Aku menghempaskan tubuhku ke atas sofa, berusaha menahan air mata agar tidak jatuh, aku merasa amat malu dengan emosiku yang terlihat jelas.

kenapa aku harus merasa cemburu ?

bukankah aku yang setengah hati terhadap Valter ?

Valter berjalan mendekatiku, duduk di sampingku, dan mengengam tanganku. kami larut dalam diam untuk beberapa saat.

"Apa yang kamu rasakan, sehingga tidak enak badan." ucap Valter membuka percakapan yang sedari tadi membisu.

Entah karena tidak peka atau tidak ingin mempermalukanku dengan pertanyaan, pertanyaan yang amat tidak relevan itu diajukan.

"Aku cemburu." tatapku dengan penuh emosi.

"Aku ingin engkau menjelaskan siapa dia, dan apa hubunganmu denganya." nada suaraku terdengar sedikit egois, tapi aku tidak punya pilihan kata lain untuk menghentikan sesak di dadaku.

"Alla adalah temanku, kami berkenalan beberapa tahun lalu ketika aku bertugas disini, dia selalu bersikap berlebihan seperti itu, dan beberapa kali mendekatiku. kami tidak memiliki hubungan lebih dari teman." terang Valter sambil memegang kedua tanganku.

"Dari kata kata nya dia seperti sudah terbiasa datang ke apartemen ini.

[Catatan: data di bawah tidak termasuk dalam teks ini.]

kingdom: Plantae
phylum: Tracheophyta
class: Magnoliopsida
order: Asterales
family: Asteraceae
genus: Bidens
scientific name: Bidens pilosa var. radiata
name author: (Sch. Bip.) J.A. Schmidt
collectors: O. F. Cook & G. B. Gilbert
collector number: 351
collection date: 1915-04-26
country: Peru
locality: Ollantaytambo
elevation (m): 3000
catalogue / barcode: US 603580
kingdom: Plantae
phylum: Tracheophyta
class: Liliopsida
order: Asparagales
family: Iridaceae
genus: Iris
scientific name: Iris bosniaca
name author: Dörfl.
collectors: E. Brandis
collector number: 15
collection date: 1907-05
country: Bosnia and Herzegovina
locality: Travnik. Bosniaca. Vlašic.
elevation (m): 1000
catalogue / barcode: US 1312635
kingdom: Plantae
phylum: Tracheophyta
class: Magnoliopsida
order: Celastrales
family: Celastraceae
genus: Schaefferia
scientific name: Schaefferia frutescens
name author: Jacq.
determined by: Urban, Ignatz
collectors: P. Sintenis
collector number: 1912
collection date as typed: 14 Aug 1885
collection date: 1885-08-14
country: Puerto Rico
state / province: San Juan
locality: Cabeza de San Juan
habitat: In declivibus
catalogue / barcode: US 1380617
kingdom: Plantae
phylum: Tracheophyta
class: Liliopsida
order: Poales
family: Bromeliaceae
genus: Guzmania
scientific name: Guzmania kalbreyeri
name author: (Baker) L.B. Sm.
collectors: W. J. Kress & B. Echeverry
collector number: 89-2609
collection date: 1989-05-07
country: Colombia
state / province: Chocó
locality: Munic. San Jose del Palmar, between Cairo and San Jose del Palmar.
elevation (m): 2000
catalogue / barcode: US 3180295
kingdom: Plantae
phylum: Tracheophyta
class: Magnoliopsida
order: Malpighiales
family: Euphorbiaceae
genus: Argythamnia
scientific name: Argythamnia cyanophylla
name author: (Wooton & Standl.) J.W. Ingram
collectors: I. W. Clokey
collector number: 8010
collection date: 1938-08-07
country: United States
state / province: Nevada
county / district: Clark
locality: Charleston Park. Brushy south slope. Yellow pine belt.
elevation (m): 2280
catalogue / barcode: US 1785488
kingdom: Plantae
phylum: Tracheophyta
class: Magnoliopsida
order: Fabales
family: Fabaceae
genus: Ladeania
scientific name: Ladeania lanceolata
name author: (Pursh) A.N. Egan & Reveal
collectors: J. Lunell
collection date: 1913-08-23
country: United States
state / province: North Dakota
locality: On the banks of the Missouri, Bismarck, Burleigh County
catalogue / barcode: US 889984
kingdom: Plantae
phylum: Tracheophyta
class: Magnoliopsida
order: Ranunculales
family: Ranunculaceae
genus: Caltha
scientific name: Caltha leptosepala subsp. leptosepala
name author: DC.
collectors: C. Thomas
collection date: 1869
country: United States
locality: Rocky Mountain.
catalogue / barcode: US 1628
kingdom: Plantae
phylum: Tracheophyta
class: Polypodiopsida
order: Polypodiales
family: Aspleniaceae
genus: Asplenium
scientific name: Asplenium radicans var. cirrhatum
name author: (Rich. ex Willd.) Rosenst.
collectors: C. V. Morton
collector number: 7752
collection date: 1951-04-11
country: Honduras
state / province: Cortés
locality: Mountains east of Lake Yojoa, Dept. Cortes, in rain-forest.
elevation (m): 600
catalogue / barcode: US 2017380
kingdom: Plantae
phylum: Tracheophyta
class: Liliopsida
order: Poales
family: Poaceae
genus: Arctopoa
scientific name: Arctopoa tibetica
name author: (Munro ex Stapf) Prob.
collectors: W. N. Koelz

Mungkin kalian sering melewati waktu bersama." sahutku ketus dan sinis.

"Itu benar, dia beberapa kali pernah datang ke apartemen ini." dengan posisi masih menatapku.

"Kalian pernah berhubungan intim?" tanyaku pelan. sepertinya pertanyaan ini berlebihan dan terlalu privasi, tapi aku tidak tahan lebih lama lagi untuk tahu secara detil akan hubungan diantara mereka.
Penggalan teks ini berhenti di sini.